Search the records for the string "Bayern". Copy each line where it occurs.

_ _ _ _ _ _ _

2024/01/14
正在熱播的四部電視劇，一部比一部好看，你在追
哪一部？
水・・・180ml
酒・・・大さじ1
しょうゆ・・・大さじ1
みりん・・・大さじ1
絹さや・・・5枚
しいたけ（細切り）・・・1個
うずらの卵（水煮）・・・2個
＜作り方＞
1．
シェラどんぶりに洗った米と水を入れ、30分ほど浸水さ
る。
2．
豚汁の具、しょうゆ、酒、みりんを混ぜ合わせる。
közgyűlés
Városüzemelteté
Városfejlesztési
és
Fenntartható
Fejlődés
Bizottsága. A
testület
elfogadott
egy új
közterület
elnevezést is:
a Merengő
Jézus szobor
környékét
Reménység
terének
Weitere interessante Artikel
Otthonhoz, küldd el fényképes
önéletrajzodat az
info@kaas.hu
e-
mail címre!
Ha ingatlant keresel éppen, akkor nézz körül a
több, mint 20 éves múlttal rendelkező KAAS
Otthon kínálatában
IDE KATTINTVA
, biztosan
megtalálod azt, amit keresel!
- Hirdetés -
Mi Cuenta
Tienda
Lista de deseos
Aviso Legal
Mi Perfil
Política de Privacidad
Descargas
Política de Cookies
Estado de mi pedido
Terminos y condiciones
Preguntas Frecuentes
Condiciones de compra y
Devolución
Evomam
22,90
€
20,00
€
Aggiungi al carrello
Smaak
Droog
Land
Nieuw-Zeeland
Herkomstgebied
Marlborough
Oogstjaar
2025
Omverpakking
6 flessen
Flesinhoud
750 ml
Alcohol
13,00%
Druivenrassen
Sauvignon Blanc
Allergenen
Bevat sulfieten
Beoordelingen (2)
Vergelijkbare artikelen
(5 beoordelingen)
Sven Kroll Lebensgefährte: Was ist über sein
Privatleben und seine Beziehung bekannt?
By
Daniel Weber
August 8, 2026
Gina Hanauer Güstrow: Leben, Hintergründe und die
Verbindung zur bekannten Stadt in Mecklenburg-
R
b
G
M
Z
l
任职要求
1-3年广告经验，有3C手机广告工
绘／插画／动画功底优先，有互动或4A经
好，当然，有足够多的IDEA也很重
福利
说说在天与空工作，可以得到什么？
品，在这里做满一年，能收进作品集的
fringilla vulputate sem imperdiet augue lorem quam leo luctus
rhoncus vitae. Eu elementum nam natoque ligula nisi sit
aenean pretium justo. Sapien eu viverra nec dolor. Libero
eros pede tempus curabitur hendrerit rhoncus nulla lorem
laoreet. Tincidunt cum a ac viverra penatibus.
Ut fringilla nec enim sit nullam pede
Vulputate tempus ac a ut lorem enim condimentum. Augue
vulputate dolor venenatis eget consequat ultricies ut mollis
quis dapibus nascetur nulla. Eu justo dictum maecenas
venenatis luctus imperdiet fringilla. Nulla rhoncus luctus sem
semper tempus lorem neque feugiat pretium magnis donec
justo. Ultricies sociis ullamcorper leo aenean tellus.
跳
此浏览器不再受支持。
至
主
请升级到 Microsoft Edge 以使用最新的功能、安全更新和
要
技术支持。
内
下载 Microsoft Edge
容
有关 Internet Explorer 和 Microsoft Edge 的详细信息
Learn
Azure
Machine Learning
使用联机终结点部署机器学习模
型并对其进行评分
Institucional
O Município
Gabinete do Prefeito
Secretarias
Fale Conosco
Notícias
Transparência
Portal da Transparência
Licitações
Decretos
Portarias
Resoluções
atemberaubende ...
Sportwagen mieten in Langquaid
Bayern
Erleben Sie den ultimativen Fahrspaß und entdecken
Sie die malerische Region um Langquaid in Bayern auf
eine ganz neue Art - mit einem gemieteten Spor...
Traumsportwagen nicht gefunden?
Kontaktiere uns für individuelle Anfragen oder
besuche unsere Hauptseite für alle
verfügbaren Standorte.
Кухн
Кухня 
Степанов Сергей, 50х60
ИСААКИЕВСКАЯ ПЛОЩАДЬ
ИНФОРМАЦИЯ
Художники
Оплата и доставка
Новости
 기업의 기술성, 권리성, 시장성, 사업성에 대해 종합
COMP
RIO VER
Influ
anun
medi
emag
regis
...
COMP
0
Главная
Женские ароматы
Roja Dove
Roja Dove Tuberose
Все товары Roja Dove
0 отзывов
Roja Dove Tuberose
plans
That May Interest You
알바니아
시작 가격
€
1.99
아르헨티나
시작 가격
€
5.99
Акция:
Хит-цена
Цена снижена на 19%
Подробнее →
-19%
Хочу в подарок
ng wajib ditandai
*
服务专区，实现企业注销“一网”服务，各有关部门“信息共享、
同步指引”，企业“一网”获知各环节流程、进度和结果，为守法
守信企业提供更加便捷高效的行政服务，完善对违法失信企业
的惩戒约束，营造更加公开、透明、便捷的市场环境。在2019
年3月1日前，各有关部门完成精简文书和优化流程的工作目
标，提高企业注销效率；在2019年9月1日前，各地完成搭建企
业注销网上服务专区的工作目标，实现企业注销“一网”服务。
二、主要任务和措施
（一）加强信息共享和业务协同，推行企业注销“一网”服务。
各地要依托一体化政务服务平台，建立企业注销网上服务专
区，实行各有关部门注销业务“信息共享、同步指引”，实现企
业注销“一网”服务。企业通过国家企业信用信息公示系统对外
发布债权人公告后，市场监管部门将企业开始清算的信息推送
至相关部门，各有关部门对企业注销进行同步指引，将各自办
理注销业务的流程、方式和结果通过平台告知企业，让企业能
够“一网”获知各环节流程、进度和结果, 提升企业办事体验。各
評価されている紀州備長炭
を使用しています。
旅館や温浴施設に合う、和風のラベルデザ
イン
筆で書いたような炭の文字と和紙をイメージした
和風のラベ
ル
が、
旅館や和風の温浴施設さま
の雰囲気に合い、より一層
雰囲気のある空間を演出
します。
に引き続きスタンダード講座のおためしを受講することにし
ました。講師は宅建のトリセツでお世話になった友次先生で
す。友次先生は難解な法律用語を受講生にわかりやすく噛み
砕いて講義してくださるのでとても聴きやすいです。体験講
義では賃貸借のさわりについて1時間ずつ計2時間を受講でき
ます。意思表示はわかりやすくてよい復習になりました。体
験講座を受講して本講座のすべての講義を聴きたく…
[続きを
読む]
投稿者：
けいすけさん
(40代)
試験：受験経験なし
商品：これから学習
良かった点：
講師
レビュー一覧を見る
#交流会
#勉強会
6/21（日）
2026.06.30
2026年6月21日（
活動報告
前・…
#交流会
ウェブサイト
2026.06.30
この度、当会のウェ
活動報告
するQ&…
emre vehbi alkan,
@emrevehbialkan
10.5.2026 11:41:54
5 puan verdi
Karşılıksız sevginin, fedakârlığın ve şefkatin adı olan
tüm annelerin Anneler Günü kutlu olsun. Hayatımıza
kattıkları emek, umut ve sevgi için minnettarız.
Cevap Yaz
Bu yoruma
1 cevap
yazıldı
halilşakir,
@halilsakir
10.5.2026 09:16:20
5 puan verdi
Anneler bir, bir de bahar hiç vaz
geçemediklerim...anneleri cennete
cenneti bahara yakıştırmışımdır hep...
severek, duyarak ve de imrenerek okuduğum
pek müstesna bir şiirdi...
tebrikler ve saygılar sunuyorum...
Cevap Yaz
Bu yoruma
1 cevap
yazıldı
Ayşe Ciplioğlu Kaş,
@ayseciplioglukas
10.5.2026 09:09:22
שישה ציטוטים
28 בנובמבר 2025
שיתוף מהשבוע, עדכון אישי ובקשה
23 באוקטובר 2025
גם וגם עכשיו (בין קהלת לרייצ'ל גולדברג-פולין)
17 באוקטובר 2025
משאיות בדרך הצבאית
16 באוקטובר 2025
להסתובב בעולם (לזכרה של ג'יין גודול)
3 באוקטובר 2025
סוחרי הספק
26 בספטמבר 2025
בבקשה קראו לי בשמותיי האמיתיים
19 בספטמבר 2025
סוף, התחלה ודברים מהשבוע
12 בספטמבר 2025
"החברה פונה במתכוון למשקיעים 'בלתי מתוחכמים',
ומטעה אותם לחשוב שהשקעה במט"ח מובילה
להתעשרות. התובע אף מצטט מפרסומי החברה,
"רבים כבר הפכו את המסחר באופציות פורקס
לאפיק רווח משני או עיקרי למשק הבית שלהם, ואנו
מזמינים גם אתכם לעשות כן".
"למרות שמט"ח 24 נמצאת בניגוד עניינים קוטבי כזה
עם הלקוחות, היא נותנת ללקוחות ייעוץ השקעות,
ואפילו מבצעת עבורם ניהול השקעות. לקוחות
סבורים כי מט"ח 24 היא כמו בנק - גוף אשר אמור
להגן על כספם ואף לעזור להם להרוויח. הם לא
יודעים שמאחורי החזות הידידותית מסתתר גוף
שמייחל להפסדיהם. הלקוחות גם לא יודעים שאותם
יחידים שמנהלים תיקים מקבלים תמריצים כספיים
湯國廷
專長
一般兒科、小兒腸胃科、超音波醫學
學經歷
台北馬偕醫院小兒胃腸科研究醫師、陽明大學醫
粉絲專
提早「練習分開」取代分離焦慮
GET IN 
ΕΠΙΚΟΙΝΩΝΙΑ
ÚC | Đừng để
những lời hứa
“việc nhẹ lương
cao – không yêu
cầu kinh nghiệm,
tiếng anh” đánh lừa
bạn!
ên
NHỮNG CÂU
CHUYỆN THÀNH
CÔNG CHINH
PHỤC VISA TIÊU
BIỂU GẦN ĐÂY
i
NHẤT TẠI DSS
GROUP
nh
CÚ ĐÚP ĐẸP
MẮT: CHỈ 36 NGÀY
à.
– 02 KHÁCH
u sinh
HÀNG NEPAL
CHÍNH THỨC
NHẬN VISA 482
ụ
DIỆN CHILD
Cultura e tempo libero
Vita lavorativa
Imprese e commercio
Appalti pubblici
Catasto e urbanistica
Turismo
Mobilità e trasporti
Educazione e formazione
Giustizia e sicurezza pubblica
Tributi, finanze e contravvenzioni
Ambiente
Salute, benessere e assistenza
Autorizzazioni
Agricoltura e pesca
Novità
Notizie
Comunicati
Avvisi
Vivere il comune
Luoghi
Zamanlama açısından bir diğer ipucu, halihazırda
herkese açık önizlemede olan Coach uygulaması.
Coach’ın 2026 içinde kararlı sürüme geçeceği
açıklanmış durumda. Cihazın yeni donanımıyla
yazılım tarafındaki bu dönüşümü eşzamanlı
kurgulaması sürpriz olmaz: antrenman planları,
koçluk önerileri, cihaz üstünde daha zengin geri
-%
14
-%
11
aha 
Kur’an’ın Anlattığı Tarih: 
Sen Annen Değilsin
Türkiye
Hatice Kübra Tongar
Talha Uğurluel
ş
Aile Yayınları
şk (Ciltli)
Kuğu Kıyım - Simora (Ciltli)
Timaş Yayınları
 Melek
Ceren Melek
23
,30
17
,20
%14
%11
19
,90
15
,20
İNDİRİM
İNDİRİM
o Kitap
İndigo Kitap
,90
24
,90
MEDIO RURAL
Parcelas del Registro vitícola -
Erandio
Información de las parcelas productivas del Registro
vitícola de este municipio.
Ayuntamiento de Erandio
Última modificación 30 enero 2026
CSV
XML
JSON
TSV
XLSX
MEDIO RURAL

_ _ _ _ _ _ _

§ Solution to the exercise:
Bayern
Sie die malerische Region um Langquaid in Bayern auf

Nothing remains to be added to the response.